An exact transcription of all the entries is needed; pictures stay out.

Collection entries
——
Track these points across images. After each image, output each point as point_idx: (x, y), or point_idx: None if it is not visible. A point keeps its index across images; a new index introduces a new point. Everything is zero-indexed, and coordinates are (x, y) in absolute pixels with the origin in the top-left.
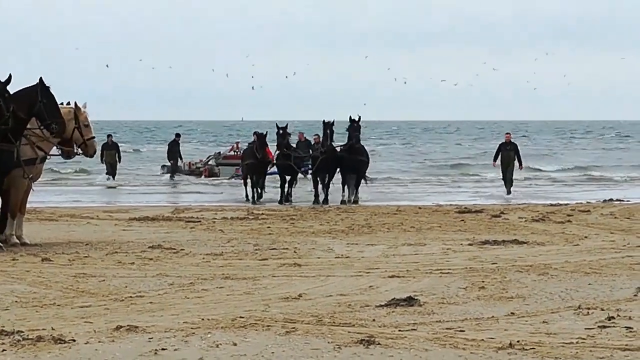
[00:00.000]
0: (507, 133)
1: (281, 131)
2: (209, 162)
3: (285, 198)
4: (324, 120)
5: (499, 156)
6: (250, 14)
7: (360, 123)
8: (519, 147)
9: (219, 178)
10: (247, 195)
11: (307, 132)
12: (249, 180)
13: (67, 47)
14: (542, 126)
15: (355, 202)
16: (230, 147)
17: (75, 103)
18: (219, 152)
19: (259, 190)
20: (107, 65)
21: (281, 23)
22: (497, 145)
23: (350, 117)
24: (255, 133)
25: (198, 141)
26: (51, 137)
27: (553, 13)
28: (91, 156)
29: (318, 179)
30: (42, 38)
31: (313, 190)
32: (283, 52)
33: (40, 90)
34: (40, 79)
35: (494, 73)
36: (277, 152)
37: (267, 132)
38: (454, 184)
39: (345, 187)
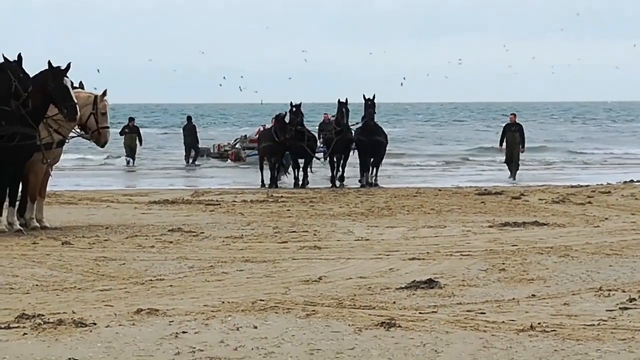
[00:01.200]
0: (512, 113)
1: (294, 108)
2: (236, 146)
3: (301, 184)
4: (338, 100)
5: (505, 139)
6: None
7: (375, 101)
8: (524, 129)
9: (245, 163)
10: (262, 181)
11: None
12: (265, 165)
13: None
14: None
15: (375, 185)
16: (257, 130)
17: (104, 92)
18: (245, 136)
19: (276, 174)
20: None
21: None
22: (502, 127)
23: (364, 95)
24: (276, 116)
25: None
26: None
27: None
28: (102, 146)
29: (335, 160)
30: None
31: (330, 174)
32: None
33: (51, 74)
34: (49, 62)
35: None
36: (290, 130)
37: (286, 113)
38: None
39: (363, 170)
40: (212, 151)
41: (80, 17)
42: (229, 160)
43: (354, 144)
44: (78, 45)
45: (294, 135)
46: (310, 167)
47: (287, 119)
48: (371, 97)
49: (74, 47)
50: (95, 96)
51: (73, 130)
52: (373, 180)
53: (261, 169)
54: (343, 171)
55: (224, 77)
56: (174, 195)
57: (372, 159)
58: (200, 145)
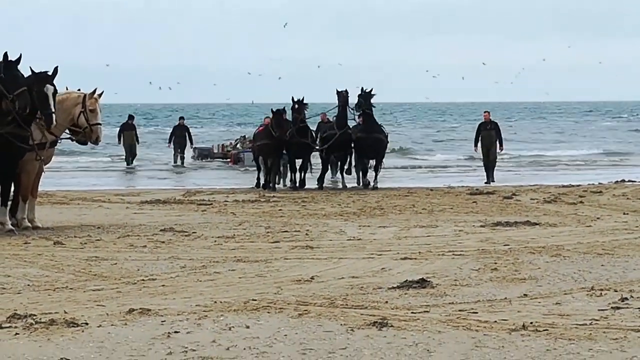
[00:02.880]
——
Your response:
Track these points across images. After each image, output each point as point_idx: (x, y), or point_idx: None if it is not visible. A point keeps its index across images; a new index introduces a new point. Everything is zero-indexed, and coordinates are (x, y) in absolute pixels with the origin in the top-left.
[00:00.000]
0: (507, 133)
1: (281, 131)
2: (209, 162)
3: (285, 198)
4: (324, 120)
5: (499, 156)
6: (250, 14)
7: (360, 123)
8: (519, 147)
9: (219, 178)
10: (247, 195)
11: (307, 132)
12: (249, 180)
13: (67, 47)
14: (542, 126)
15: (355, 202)
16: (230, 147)
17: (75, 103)
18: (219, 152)
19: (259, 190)
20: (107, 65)
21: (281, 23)
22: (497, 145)
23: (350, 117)
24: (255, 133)
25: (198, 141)
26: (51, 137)
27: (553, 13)
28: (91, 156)
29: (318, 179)
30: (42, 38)
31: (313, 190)
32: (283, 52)
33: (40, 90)
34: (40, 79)
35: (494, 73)
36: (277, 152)
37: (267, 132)
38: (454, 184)
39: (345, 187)
[00:01.200]
0: (512, 113)
1: (294, 108)
2: (236, 146)
3: (301, 184)
4: (338, 100)
5: (505, 139)
6: None
7: (375, 101)
8: (524, 129)
9: (245, 163)
10: (262, 181)
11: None
12: (265, 165)
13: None
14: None
15: (375, 185)
16: (257, 130)
17: (104, 92)
18: (245, 136)
19: (276, 174)
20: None
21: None
22: (502, 127)
23: (364, 95)
24: (276, 116)
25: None
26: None
27: None
28: (102, 146)
29: (335, 160)
30: None
31: (330, 174)
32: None
33: (51, 74)
34: (49, 62)
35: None
36: (290, 130)
37: (286, 113)
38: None
39: (363, 170)
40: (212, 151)
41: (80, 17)
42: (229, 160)
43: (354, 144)
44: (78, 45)
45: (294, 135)
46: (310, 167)
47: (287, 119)
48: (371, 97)
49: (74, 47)
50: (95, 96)
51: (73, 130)
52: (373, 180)
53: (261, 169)
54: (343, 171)
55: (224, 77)
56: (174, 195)
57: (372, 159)
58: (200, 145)
[00:02.880]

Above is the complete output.